Lucimia grasped her plight; fear and helplessness surged like a black tide. All she could do was wait for Yuna to trigger Reversion.

But she refused to bow. Alongside fear and helplessness rose a rare ember—anger—glowing like coal under snow.

"Hahahaha." Bazeroth threw his head back, laughter clattering like iron bells.

She stared at his face, features twisted by mirth like a mask warped by heat.

Lucimia's chattering teeth bit hard into her lip; her fingers clawed the grass, hauling up dirt like a feral beast. Her eyes burned with killing frost as she fixed on Bazeroth and Regino's father.

So much pain, so much ache—because of you; because of you—these words rolled like thunder in her skull.

I will… I will… kill you… The vow coiled like a viper.

I will… hack you to pieces… The thought gnawed like wolves.

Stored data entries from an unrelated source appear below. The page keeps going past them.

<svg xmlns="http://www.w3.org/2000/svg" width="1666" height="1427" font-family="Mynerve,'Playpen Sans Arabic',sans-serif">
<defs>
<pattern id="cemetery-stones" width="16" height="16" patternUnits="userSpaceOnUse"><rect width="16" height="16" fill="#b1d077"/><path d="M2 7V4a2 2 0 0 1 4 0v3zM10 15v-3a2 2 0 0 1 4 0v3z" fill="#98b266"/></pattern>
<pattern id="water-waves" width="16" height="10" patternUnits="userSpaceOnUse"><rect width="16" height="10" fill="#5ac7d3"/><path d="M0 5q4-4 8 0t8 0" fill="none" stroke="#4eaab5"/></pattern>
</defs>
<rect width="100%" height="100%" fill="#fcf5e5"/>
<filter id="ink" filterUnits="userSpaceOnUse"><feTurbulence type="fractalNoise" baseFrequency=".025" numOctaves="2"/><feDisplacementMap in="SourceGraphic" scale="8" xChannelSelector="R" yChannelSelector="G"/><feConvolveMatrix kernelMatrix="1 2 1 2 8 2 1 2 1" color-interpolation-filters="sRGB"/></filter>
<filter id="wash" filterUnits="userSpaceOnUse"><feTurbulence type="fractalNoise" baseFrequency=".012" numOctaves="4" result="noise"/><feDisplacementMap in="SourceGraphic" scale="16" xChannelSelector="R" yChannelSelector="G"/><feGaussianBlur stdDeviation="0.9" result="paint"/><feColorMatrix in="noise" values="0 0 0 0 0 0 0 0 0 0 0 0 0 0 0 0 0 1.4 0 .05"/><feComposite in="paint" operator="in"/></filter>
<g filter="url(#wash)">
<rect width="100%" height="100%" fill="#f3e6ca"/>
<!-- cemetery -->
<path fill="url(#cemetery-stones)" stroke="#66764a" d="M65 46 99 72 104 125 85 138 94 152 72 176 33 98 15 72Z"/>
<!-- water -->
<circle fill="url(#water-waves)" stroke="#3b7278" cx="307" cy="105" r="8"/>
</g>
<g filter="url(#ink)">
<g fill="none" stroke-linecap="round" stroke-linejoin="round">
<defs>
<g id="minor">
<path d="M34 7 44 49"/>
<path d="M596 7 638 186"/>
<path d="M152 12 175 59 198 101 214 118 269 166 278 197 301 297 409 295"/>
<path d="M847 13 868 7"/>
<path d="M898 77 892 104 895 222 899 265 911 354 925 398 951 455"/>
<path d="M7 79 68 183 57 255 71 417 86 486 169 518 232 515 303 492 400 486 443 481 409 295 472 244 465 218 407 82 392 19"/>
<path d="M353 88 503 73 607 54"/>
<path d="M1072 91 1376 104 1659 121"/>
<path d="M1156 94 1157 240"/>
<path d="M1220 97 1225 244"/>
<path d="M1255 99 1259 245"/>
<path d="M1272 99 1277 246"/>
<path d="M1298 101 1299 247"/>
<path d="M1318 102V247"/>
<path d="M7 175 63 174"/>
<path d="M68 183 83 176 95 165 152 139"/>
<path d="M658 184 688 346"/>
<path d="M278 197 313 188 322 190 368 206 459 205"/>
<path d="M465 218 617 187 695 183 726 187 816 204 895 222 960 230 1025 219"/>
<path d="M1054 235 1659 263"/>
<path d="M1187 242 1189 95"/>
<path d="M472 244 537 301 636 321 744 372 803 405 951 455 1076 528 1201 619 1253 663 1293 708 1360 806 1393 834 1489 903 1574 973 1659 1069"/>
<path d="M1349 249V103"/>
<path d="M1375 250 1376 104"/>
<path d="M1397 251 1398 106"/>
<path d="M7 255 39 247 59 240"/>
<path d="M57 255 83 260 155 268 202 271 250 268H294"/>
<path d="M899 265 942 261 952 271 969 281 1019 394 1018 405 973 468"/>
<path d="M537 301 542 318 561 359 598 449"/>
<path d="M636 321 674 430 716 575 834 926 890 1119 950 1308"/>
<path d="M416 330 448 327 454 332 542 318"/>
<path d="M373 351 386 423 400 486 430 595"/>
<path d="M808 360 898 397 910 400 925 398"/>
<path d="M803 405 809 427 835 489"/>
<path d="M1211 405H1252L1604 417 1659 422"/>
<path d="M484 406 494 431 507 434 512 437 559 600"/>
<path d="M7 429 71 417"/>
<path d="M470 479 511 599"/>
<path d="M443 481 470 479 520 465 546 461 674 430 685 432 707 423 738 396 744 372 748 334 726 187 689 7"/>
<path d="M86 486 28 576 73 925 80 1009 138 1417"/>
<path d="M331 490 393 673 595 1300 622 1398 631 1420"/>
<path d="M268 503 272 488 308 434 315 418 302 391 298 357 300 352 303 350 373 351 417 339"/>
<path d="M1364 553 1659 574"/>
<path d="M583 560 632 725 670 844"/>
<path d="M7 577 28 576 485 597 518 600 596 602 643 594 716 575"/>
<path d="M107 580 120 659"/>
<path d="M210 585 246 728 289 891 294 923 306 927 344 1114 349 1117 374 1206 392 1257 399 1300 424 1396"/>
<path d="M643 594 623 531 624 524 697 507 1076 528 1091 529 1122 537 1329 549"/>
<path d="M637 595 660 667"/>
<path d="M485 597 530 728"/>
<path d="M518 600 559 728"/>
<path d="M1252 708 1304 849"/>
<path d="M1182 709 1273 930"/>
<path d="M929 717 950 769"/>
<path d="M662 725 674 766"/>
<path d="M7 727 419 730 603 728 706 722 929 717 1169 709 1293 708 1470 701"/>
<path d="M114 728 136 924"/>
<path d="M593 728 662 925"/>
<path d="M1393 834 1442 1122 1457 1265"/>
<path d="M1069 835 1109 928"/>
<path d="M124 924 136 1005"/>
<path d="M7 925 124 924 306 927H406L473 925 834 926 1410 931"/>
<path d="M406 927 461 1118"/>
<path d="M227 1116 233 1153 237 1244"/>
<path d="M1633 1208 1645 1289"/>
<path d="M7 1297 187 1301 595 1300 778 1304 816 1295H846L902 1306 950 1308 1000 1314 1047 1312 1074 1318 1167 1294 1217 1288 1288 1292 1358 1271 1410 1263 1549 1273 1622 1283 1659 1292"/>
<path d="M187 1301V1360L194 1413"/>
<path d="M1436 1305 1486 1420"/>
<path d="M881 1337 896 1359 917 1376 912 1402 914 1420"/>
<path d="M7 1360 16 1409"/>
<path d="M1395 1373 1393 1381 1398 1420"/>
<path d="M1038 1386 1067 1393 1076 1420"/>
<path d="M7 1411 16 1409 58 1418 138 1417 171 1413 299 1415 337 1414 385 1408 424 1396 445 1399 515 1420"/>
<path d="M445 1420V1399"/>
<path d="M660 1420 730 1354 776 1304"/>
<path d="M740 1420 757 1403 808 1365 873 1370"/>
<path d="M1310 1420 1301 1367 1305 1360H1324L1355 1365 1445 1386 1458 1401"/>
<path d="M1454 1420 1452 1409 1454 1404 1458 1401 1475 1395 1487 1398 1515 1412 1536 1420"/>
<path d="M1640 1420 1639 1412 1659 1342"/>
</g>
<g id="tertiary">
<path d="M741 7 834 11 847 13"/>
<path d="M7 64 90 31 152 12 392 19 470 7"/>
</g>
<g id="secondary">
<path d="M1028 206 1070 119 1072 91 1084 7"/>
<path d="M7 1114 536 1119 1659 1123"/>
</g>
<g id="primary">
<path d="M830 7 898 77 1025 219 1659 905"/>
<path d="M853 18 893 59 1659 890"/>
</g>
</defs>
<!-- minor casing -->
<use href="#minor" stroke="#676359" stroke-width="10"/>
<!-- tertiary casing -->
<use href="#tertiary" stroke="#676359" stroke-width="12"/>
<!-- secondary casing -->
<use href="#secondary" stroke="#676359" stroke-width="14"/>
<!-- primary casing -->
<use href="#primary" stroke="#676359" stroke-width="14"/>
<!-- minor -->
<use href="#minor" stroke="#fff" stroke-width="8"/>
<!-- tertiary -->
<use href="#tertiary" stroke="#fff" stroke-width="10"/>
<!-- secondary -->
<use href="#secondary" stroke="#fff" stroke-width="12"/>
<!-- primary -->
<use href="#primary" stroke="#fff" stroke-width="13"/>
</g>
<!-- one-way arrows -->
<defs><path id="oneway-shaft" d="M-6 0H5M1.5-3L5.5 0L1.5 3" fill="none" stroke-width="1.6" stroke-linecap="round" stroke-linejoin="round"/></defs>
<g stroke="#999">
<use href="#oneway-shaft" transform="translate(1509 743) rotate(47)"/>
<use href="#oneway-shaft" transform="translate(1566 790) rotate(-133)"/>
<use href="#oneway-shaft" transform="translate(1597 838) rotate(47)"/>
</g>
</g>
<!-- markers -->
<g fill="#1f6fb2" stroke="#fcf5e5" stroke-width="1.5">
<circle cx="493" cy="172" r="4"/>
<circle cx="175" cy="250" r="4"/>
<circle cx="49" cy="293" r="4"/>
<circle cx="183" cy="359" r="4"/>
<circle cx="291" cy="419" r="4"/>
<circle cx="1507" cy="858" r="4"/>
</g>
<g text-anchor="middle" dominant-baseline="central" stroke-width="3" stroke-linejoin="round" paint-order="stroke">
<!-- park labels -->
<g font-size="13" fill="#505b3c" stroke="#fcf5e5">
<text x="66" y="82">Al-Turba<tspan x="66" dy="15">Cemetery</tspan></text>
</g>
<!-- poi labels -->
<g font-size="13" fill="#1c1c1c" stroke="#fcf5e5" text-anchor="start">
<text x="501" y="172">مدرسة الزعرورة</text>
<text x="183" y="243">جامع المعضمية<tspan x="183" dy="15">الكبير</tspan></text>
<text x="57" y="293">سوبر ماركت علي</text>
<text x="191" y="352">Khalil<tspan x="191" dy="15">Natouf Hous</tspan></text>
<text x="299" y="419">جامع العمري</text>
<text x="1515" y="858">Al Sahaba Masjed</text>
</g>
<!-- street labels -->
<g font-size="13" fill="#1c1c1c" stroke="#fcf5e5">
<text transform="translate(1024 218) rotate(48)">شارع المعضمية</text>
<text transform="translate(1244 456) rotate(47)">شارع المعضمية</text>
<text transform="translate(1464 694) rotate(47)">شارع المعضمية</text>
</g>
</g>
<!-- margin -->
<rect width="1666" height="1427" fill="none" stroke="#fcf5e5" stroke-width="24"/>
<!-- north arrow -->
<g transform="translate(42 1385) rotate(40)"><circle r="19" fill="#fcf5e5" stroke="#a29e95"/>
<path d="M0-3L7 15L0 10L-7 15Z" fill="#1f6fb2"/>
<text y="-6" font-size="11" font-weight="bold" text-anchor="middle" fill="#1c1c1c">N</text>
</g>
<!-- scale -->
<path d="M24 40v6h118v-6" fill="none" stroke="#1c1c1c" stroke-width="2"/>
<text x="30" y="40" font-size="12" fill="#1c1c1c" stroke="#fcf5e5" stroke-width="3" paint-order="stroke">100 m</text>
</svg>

No, I'll… eat you… I'll… Hunger flared like a furnace, black and nameless.

Monstrous thoughts flooded her mind, a red river in spate. In the blur, she heard a voice, sweet as a flute, whispering at her ear—

"That's right, that's right… don't swallow humiliation. Kill them… eat them… this is what you should do… this is who you—" The words coiled like silk around a blade.

"...Lucimia." The name fell soft, like snow.

"...Olivya." The reply echoed, like water answering stone.

The last four syllables arrived as twin, overlapping voices, like two mirrors facing in a dark hall.